### Required work
For the listing below, give the number of lines that hold the string "incidents", without anything else.

### Listed entries
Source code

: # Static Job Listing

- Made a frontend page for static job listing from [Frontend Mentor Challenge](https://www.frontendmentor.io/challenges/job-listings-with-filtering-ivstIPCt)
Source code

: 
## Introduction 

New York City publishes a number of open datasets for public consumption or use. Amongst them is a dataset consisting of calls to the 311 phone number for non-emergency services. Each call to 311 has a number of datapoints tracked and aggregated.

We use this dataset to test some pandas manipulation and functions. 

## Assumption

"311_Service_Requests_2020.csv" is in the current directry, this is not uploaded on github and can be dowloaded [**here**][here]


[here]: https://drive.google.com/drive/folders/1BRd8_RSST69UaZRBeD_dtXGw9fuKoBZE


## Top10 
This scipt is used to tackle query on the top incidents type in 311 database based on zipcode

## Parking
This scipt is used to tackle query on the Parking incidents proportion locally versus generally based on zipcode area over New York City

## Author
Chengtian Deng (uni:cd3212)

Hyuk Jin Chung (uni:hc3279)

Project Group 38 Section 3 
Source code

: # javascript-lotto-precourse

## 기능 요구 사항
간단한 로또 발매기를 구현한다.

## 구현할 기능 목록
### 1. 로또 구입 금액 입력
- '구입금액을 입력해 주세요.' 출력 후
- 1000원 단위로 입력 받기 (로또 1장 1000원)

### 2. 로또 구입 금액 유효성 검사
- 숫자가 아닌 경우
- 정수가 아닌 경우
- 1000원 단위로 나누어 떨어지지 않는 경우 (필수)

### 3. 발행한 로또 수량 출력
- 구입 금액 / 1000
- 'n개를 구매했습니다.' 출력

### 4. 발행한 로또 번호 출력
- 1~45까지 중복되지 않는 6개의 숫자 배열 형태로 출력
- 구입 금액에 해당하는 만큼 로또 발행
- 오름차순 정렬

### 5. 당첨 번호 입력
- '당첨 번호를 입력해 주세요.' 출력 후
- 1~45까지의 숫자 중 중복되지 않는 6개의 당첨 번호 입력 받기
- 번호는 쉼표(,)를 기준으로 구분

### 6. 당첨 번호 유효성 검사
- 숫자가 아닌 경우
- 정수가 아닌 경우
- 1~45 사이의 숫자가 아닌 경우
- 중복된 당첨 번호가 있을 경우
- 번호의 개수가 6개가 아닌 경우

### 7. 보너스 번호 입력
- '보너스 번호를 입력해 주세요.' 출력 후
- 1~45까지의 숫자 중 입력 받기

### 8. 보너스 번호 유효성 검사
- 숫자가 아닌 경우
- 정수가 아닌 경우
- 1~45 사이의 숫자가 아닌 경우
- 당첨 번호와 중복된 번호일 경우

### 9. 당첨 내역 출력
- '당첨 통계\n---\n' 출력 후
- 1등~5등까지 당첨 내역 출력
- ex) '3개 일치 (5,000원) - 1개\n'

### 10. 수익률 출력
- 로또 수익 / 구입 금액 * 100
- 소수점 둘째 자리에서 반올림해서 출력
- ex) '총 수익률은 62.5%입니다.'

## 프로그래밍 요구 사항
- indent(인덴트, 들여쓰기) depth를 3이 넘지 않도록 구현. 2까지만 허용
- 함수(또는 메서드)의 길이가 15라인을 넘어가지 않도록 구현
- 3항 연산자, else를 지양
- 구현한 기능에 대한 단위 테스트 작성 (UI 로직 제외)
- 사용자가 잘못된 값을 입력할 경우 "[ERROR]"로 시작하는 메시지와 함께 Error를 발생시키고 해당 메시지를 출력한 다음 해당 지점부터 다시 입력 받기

### Solved problem
2